British Prime Minister Boris Johnson on Friday used his annual Christmas message to push the get boosted now message for protection against COVID-19, amid an ongoing surge in cases of the Omicron variant in the country. In his video message, Johnson said a coronavirus booster jab would be a ”wonderful” Christmas gift and also linked it to the teachings of Jesus Christ. He also struck a note of caution that after two years of the pandemic ”we are still not through it because Omicron is surging.
Though the time for buying presents is theoretically running out, there is still a wonderful thing you can give your family and the whole country and that is to get that jab, whether it is your first or second, or your booster. So that next year’s festivities are even better than this year’s, said Johnson. And I hope I can be forgiven for taking pride in the immense spirit of neighbourliness that the people of this country have shown. Getting jabbed not just for themselves, for ourselves, but for friends and family and everyone we meet. And that, after all, is the teaching of Jesus Christ, whose birth is at the heart of this enormous festival that we should love our neighbours as we love ourselves, he said.
And so let’s think of all those who are being good neighbours and thinking of others. All those in the NHS working over Christmas, our care workers, everyone involved in the incredible vaccination campaign, he said. The National Health Service (NHS) has said that many of its vaccination sites will be functioning through the Christmas holiday period to keep up the booster drive. NHS England said its ”jingle jab” campaign will see COVID vaccines administered at local sites such as town halls and pharmacies throughout the weekend.
Opposition Labour Leader Keir Starmer struck a similar note of thanks for the frontline workers in his Christmas message, as he reflected upon families who have faced ”unimaginable loss” this year due to the pandemic. For too many, there will be one less chair at the table for the Christmas meal. But, in the darkest of times, Christian values of kindness, of compassion and hope have shone through,” he said.
Scotland First Minister Nicola Sturgeon, who has announced tougher lockdown restrictions in the region post-Christmas, stressed that this year is much more normal than the last due to the vaccinations. Queen Elizabeth II’s pre-recorded annual broadcast to the nation and the Commonwealth will air on Christmas Day on Saturday, with an image released by Buckingham Palace on Friday.

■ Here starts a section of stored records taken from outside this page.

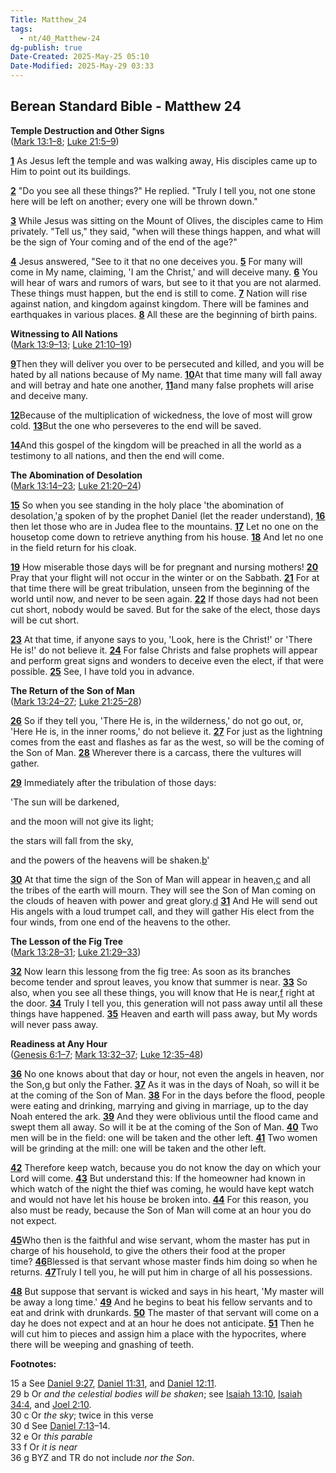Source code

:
 ```yaml
---
Title: Matthew_24
tags:
  - nt/40_Matthew-24
dg-publish: true
Date-Created: 2025-May-25 05:10
Date-Modified: 2025-May-29 03:33
---
```

## **Berean Standard Bible - Matthew 24**

**Temple Destruction and Other Signs**  
([Mark 13:1–8](https://biblehub.com/bsb/mark/13.htm); [Luke 21:5–9](https://biblehub.com/bsb/luke/21.htm#5))

[**1**](https://biblehub.com/matthew/24-1.htm) As Jesus left the temple and was walking away, His disciples came up to Him to point out its buildings.

[**2**](https://biblehub.com/matthew/24-2.htm) "Do you see all these things?" He replied. "Truly I tell you, not one stone here will be left on another; every one will be thrown down."

[**3**](https://biblehub.com/matthew/24-3.htm) While Jesus was sitting on the Mount of Olives, the disciples came to Him privately. "Tell us," they said, "when will these things happen, and what will be the sign of Your coming and of the end of the age?"

[**4**](https://biblehub.com/matthew/24-4.htm) Jesus answered, "See to it that no one deceives you. [**5**](https://biblehub.com/matthew/24-5.htm) For many will come in My name, claiming, 'I am the Christ,' and will deceive many. [**6**](https://biblehub.com/matthew/24-6.htm) You will hear of wars and rumors of wars, but see to it that you are not alarmed. These things must happen, but the end is still to come. [**7**](https://biblehub.com/matthew/24-7.htm) Nation will rise against nation, and kingdom against kingdom. There will be famines and earthquakes in various places. [**8**](https://biblehub.com/matthew/24-8.htm) All these are the beginning of birth pains.

**Witnessing to All Nations**  
([Mark 13:9–13](https://biblehub.com/bsb/mark/13.htm#9); [Luke 21:10–19](https://biblehub.com/bsb/luke/21.htm#10))

[**9**](https://biblehub.com/matthew/24-9.htm)Then they will deliver you over to be persecuted and killed, and you will be hated by all nations because of My name. [**10**](https://biblehub.com/matthew/24-10.htm)At that time many will fall away and will betray and hate one another, [**11**](https://biblehub.com/matthew/24-11.htm)and many false prophets will arise and deceive many.

[**12**](https://biblehub.com/matthew/24-12.htm)Because of the multiplication of wickedness, the love of most will grow cold. [**13**](https://biblehub.com/matthew/24-13.htm)But the one who perseveres to the end will be saved.

[**14**](https://biblehub.com/matthew/24-14.htm)And this gospel of the kingdom will be preached in all the world as a testimony to all nations, and then the end will come.

**The Abomination of Desolation**  
([Mark 13:14–23](https://biblehub.com/bsb/mark/13.htm#14); [Luke 21:20–24](https://biblehub.com/bsb/luke/21.htm#20))

[**15**](https://biblehub.com/matthew/24-15.htm) So when you see standing in the holy place 'the abomination of desolation,'[a](https://biblehub.com/bsb/matthew/24.htm#fn) spoken of by the prophet Daniel (let the reader understand), [**16**](https://biblehub.com/matthew/24-16.htm) then let those who are in Judea flee to the mountains. [**17**](https://biblehub.com/matthew/24-17.htm) Let no one on the housetop come down to retrieve anything from his house. [**18**](https://biblehub.com/matthew/24-18.htm) And let no one in the field return for his cloak.

[**19**](https://biblehub.com/matthew/24-19.htm) How miserable those days will be for pregnant and nursing mothers! [**20**](https://biblehub.com/matthew/24-20.htm) Pray that your flight will not occur in the winter or on the Sabbath. [**21**](https://biblehub.com/matthew/24-21.htm) For at that time there will be great tribulation, unseen from the beginning of the world until now, and never to be seen again. [**22**](https://biblehub.com/matthew/24-22.htm) If those days had not been cut short, nobody would be saved. But for the sake of the elect, those days will be cut short.

[**23**](https://biblehub.com/matthew/24-23.htm) At that time, if anyone says to you, 'Look, here is the Christ!' or 'There He is!' do not believe it. [**24**](https://biblehub.com/matthew/24-24.htm) For false Christs and false prophets will appear and perform great signs and wonders to deceive even the elect, if that were possible. [**25**](https://biblehub.com/matthew/24-25.htm) See, I have told you in advance.

**The Return of the Son of Man**  
([Mark 13:24–27](https://biblehub.com/bsb/mark/13.htm#24); [Luke 21:25–28](https://biblehub.com/bsb/luke/21.htm#25))

[**26**](https://biblehub.com/matthew/24-26.htm) So if they tell you, 'There He is, in the wilderness,' do not go out, or, 'Here He is, in the inner rooms,' do not believe it. [**27**](https://biblehub.com/matthew/24-27.htm) For just as the lightning comes from the east and flashes as far as the west, so will be the coming of the Son of Man. [**28**](https://biblehub.com/matthew/24-28.htm) Wherever there is a carcass, there the vultures will gather.

[**29**](https://biblehub.com/matthew/24-29.htm) Immediately after the tribulation of those days:

'The sun will be darkened,

and the moon will not give its light;

the stars will fall from the sky,

and the powers of the heavens will be shaken.[b](https://biblehub.com/bsb/matthew/24.htm#fn)'

[**30**](https://biblehub.com/matthew/24-30.htm) At that time the sign of the Son of Man will appear in heaven,[c](https://biblehub.com/bsb/matthew/24.htm#fn) and all the tribes of the earth will mourn. They will see the Son of Man coming on the clouds of heaven with power and great glory.[d](https://biblehub.com/bsb/matthew/24.htm#fn) [**31**](https://biblehub.com/matthew/24-31.htm) And He will send out His angels with a loud trumpet call, and they will gather His elect from the four winds, from one end of the heavens to the other.

**The Lesson of the Fig Tree**  
([Mark 13:28–31](https://biblehub.com/bsb/mark/13.htm#28); [Luke 21:29–33](https://biblehub.com/bsb/luke/21.htm#29))

[**32**](https://biblehub.com/matthew/24-32.htm) Now learn this lesson[e](https://biblehub.com/bsb/matthew/24.htm#fn) from the fig tree: As soon as its branches become tender and sprout leaves, you know that summer is near. [**33**](https://biblehub.com/matthew/24-33.htm) So also, when you see all these things, you will know that He is near,[f](https://biblehub.com/bsb/matthew/24.htm#fn) right at the door. [**34**](https://biblehub.com/matthew/24-34.htm) Truly I tell you, this generation will not pass away until all these things have happened. [**35**](https://biblehub.com/matthew/24-35.htm) Heaven and earth will pass away, but My words will never pass away.

**Readiness at Any Hour**  
([Genesis 6:1–7](https://biblehub.com/bsb/genesis/6.htm); [Mark 13:32–37](https://biblehub.com/bsb/mark/13.htm#32); [Luke 12:35–48](https://biblehub.com/bsb/luke/12.htm#35))

[**36**](https://biblehub.com/matthew/24-36.htm) No one knows about that day or hour, not even the angels in heaven, nor the Son,[g](https://biblehub.com/bsb/matthew/24.htm#fn) but only the Father. [**37**](https://biblehub.com/matthew/24-37.htm) As it was in the days of Noah, so will it be at the coming of the Son of Man. [**38**](https://biblehub.com/matthew/24-38.htm) For in the days before the flood, people were eating and drinking, marrying and giving in marriage, up to the day Noah entered the ark. [**39**](https://biblehub.com/matthew/24-39.htm) And they were oblivious until the flood came and swept them all away. So will it be at the coming of the Son of Man. [**40**](https://biblehub.com/matthew/24-40.htm) Two men will be in the field: one will be taken and the other left. [**41**](https://biblehub.com/matthew/24-41.htm) Two women will be grinding at the mill: one will be taken and the other left.

[**42**](https://biblehub.com/matthew/24-42.htm) Therefore keep watch, because you do not know the day on which your Lord will come. [**43**](https://biblehub.com/matthew/24-43.htm) But understand this: If the homeowner had known in which watch of the night the thief was coming, he would have kept watch and would not have let his house be broken into. [**44**](https://biblehub.com/matthew/24-44.htm) For this reason, you also must be ready, because the Son of Man will come at an hour you do not expect.

[**45**](https://biblehub.com/matthew/24-45.htm)Who then is the faithful and wise servant, whom the master has put in charge of his household, to give the others their food at the proper time? [**46**](https://biblehub.com/matthew/24-46.htm)Blessed is that servant whose master finds him doing so when he returns. [**47**](https://biblehub.com/matthew/24-47.htm)Truly I tell you, he will put him in charge of all his possessions.

[**48**](https://biblehub.com/matthew/24-48.htm) But suppose that servant is wicked and says in his heart, 'My master will be away a long time.' [**49**](https://biblehub.com/matthew/24-49.htm) And he begins to beat his fellow servants and to eat and drink with drunkards. [**50**](https://biblehub.com/matthew/24-50.htm) The master of that servant will come on a day he does not expect and at an hour he does not anticipate. [**51**](https://biblehub.com/matthew/24-51.htm) Then he will cut him to pieces and assign him a place with the hypocrites, where there will be weeping and gnashing of teeth.

**Footnotes:**  

15 a See [Daniel 9:27](https://biblehub.com/bsb/daniel/9.htm#27), [Daniel 11:31](https://biblehub.com/bsb/daniel/11.htm#31), and [Daniel 12:11](https://biblehub.com/bsb/daniel/12.htm#11).  
29 b Or _and the celestial bodies will be shaken_; see [Isaiah 13:10](https://biblehub.com/bsb/isaiah/13.htm#10), [Isaiah 34:4](https://biblehub.com/bsb/isaiah/34.htm#4), and [Joel 2:10](https://biblehub.com/bsb/joel/2.htm#10).  
30 c Or _the sky_; twice in this verse  
30 d See [Daniel 7:13](https://biblehub.com/bsb/daniel/7.htm#13)–14.  
32 e Or _this parable_  
33 f Or _it is near_  
36 g BYZ and TR do not include _nor the Son_.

She is seen wearing a red dress and a brooch that she wore on her honeymoon in 1947, indicating a very personal Christmas message this year which marked the death of her husband Prince Philip in April. The message was recorded last week at Windsor Castle, where the 95-year-old monarch will spend Christmas with Prince Charles and wife Camilla. The UK recorded 119,789 daily COVID infections on Thursday.